Text excerpt:
Content starts

Materials and methods

Population maintenance and standardization

The current study was performed on three sets of D. melanogaster stocks (with four replicates/blocks each) maintained in the laboratory as large outbred populations under constant light (LL), 12:12-h light-dark (LD) cycles, and constant darkness (DD). These populations (LL1–4, LD1–4, DD1–4) were derived from four baseline laboratory populations of D. melanogaster which are described in detail elsewhere (Sheeba et al. 1998). Briefly, five replicate populations were derived from an ancestral population established from wild-caught flies collected from South Amherst, Massachusetts (Ives 1970). Four out of these five replicate populations served as the baseline populations from which LL, LD, and DD stocks were later derived. These fly populations were maintained on a 21 day generation cycle on banana-jaggery medium in LL for over 600 generations before being segregated into the LL, LD, and DD stocks. Thereafter, all the three sets of populations (stocks) were maintained under controlled laboratory conditions at constant temperature of 25 ± 1 °C and relative humidity of 65–75 %. The LL and DD stocks were maintained under LL (∼100 lx) and DD, respectively, while LD stocks were maintained under 12:12-h LD cycles with light phase of ∼100 lx. White compact fluorescent lamps (Philips, Genie, 8 W, Philips India Limited, Gurgaon, India) were used to illuminate the cubicle during the light phase for LD and LL, and the spectrum of the fluorescent lamp predominantly consists of three wavelengths around 450, 550, and 620 nm. All populations were maintained on a 21 day discrete (non-overlapping) generation cycle similar to their ancestors as described above. The maintenance protocol for all the three stocks has been described in detail in Shindey et al. (2016).

In order to eliminate non-genetic parental effects and to unambiguously test the genetic differences between the stocks, all stocks were subjected to common rearing in 12:12-h LD cycles for one generation before the experiments (referred to as standardized stocks). The progeny of standardized stocks was used for all the experiments discussed below.

Activity-rest rhythm assay under different photoperiods, ambient temperatures, and T cycles

The activity-rest behavior of 32 virgin males (3–4 days old) from each standardized block was recorded in locomotor activity tubes (5-mm diameter × 65-mm length) containing corn food for 7–8 days each, under short/winter-type (LD04:20—4-h light and 20-h dark) and long/summer-type (LD20:04—20-h light and 4-h dark) photoperiods at ∼25 °C, and LD12:12 (12-h light and 12-h dark) with ambient temperatures of 18 and 28 °C, using Trikinetics Drosophila Activity Monitors (DAM, Trikinetics, Waltham, MA). The activity-rest rhythm was also assayed under two different non-24-h LD cycles (LD09:09—9-h light and 9-h dark; LD15:15—15-h light and 15-h dark) for 12 days. For all environmental conditions discussed in this section, light intensity of 0.1 lx measured using LICOR light-meter L250 (Lincoln, NE, USA) was used during the photophase. This light intensity was chosen since maximum differences in activity levels between the three stocks are observed at this light intensity (Radhika Shindey, personal observation).

Content ends

Work to be completed: Write the next part of the fruit fly methods text, starting right after its last sentence. The data has nothing to do with this.

Data below:
Content starts

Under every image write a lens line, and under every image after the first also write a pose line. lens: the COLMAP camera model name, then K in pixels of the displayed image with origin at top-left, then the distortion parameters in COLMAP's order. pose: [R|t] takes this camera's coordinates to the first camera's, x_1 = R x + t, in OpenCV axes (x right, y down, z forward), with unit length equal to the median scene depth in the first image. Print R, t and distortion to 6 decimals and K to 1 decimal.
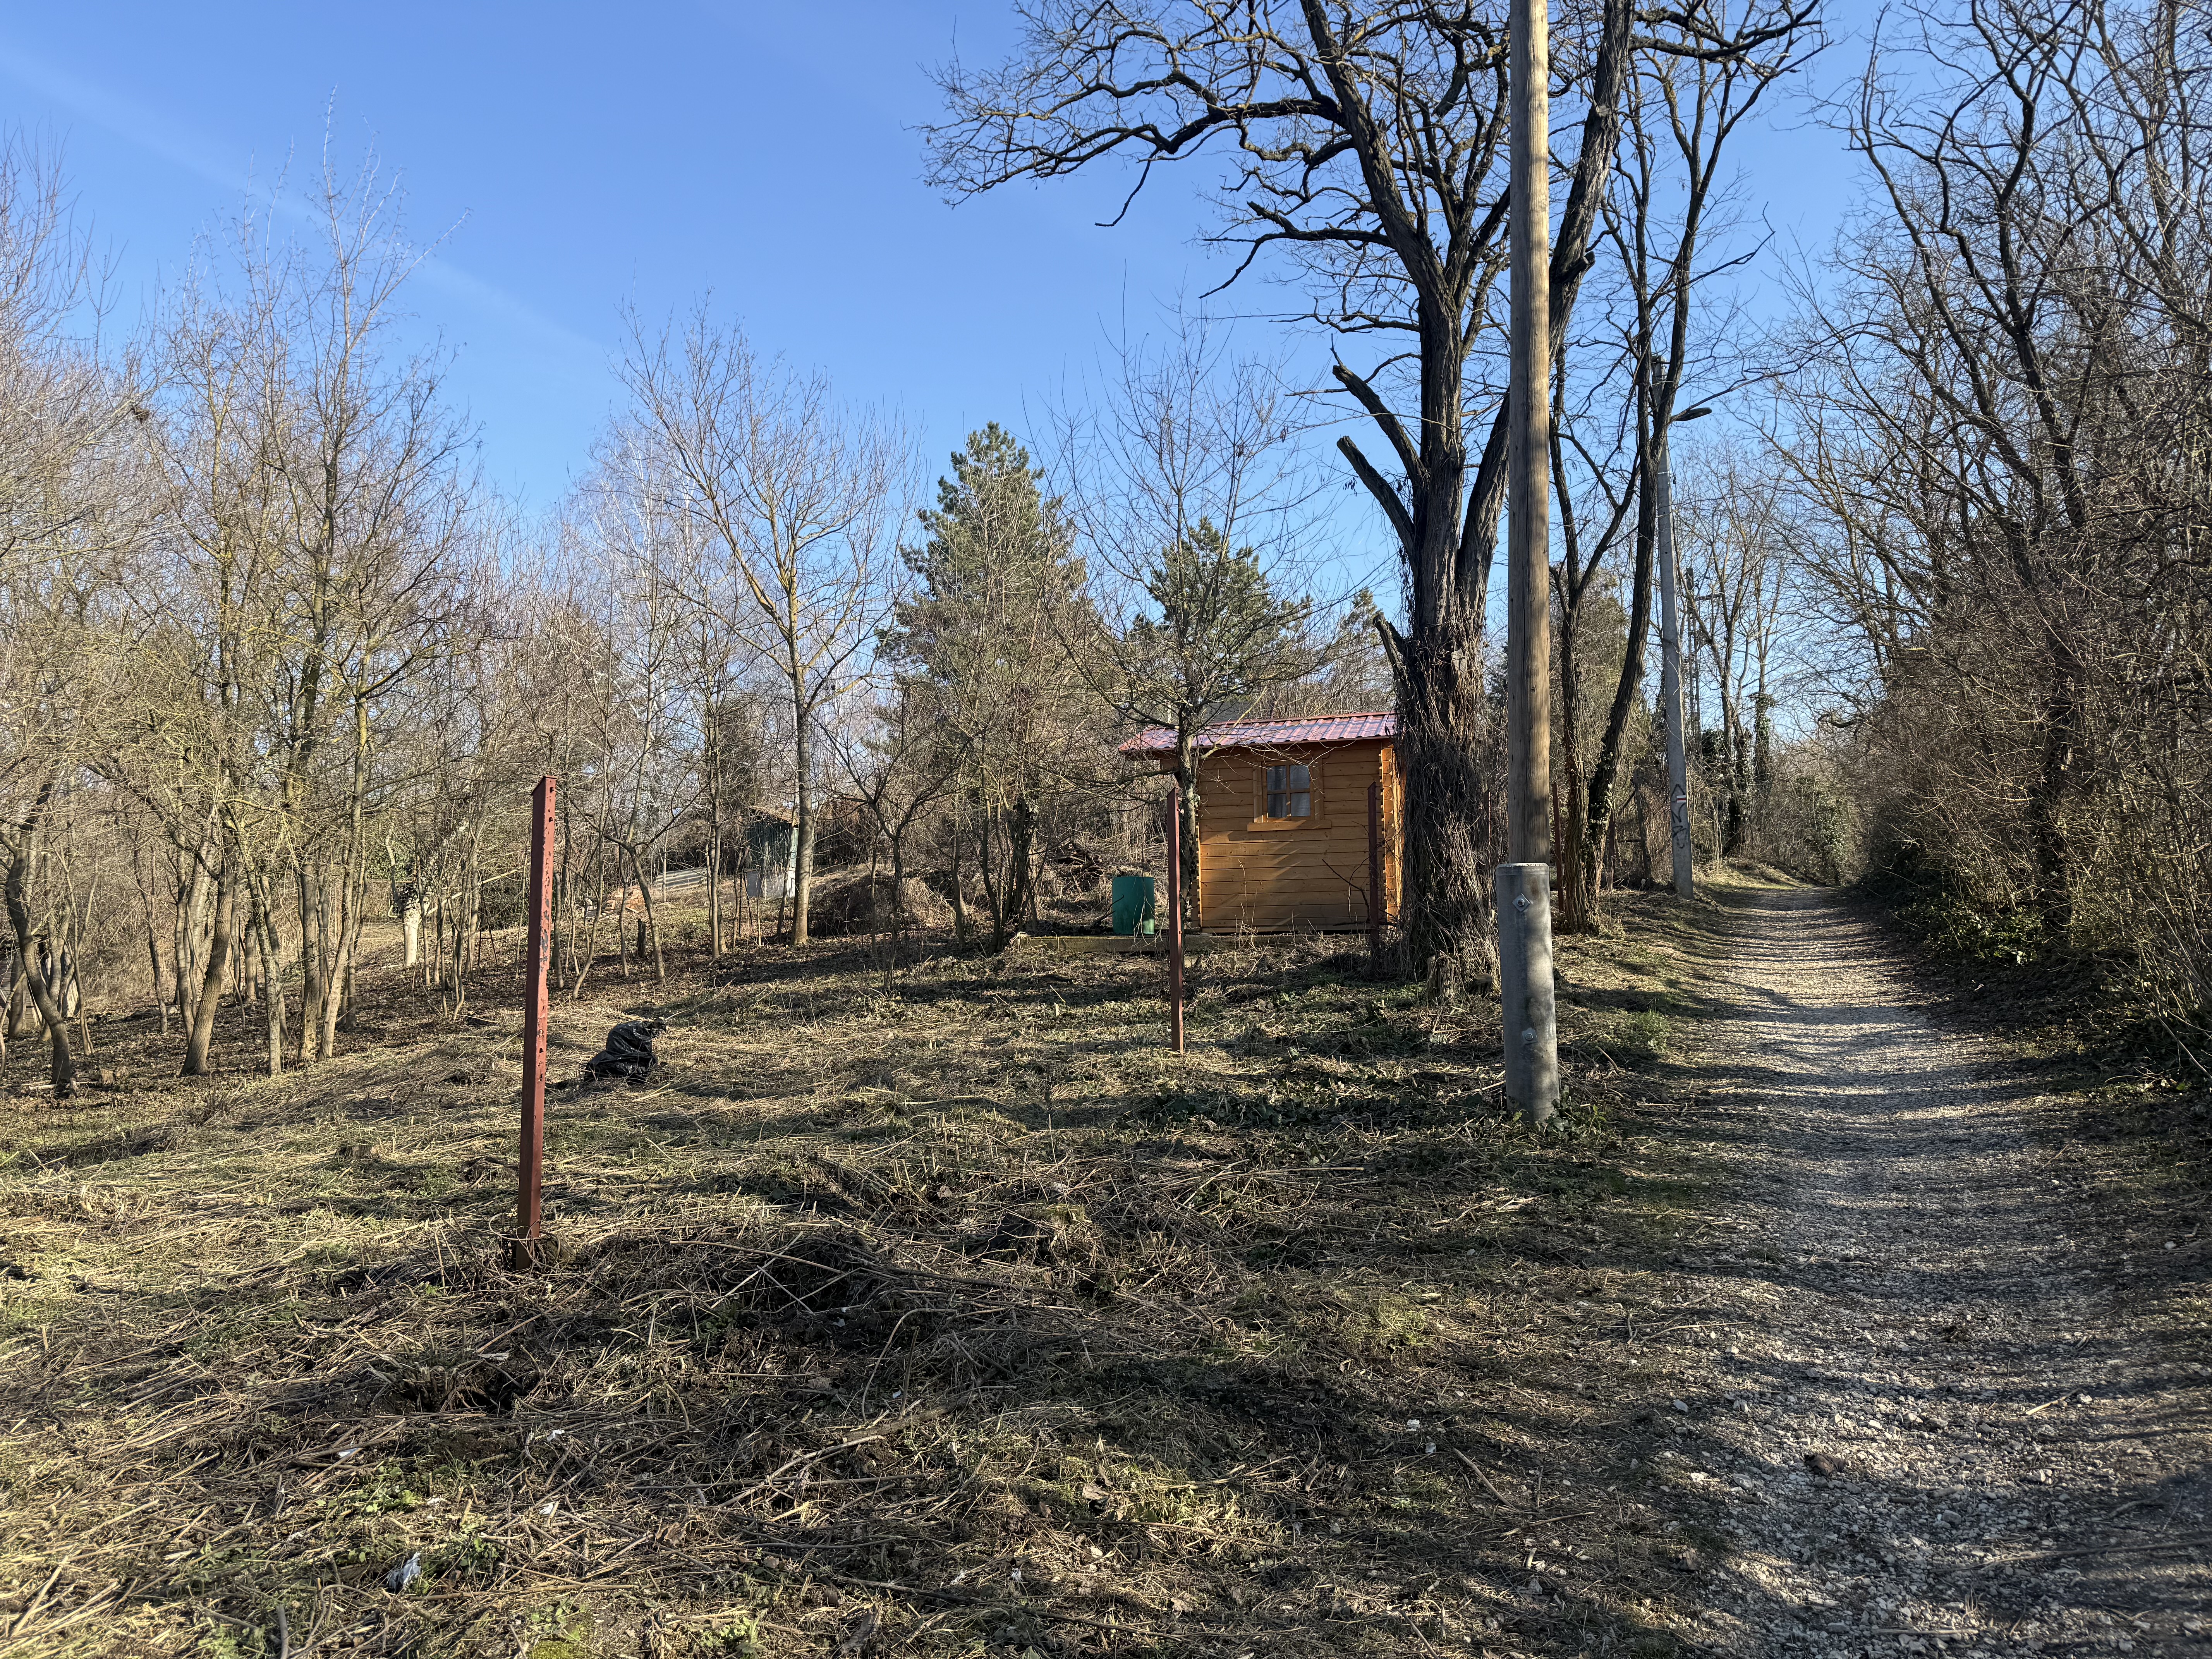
lens RADIAL K [[1551.9, 0, 1106.3], [0, 1551.9, 836.4], [0, 0, 1]] dist [0.005686, -0.011885]
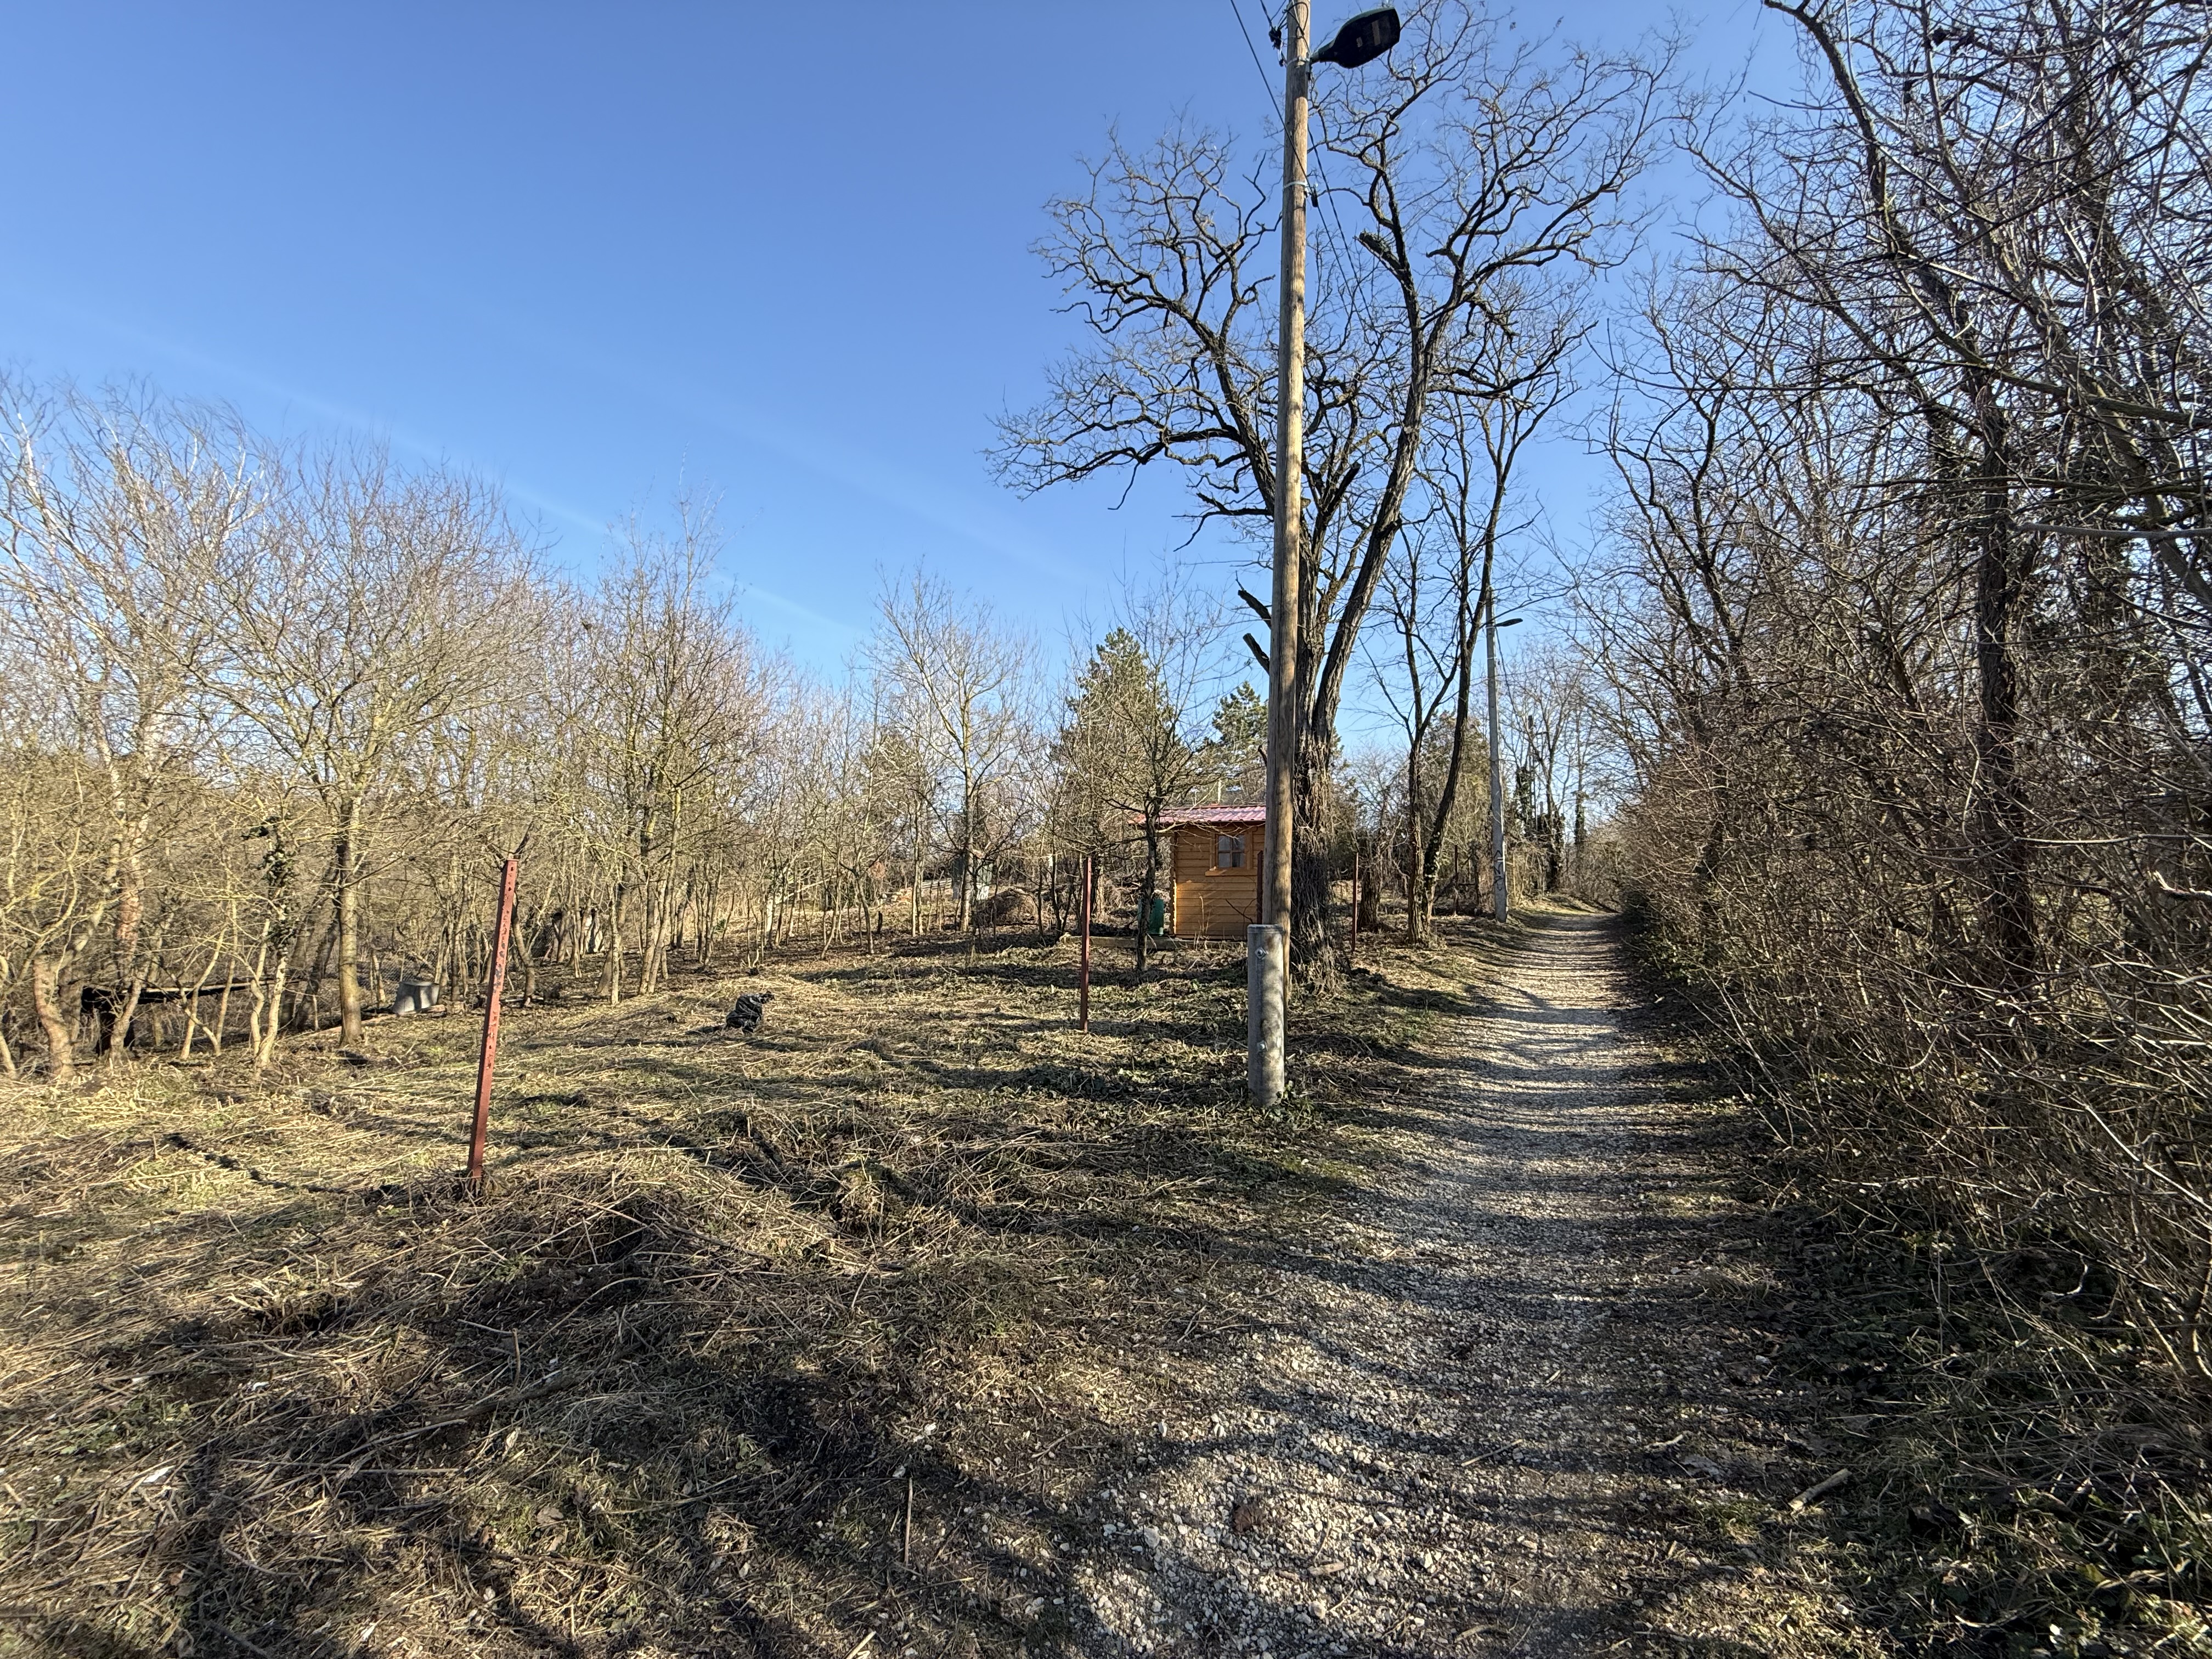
lens RADIAL K [[886.1, 0, 1104.2], [0, 886.1, 821.5], [0, 0, 1]] dist [-0.001232, 0.000080]
pose [[0.993634, 0.023102, -0.110265, 0.086791], [-0.028083, 0.998644, -0.043835, -0.015846], [0.109103, 0.046652, 0.992935, 0.065246]]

Content ends

Task answer:
Activity-rest rhythm assay under semi-natural condition (SN)

For the experiments under semi-natural conditions (SN), DAM monitors were placed inside an enclosure (122 × 122 × 122 cm3) with grids (6 × 6 cm2) covered only on the top with a sloping translucent plastic sheet (described in De et al. 2013). The experiments were performed in the above-described enclosure at JNCASR, Bangalore (12°59′N 77°35′E). An environmental monitor (DEnM, Trikinetics, Waltham, MA) was used to record daily profiles of light, temperature, and humidity in 15-min bins alongside the activity recording. The activity-rest behavior of 32 virgin males (3–4 days old) from each standardized block was recorded for a minimum of 7 days in March (2016) when the maximum light intensity experienced by flies was ∼340 lx and maximum temperature was ∼32 °C.

Activity-rest rhythm assay in constant darkness in semi-natural condition (SN-DD)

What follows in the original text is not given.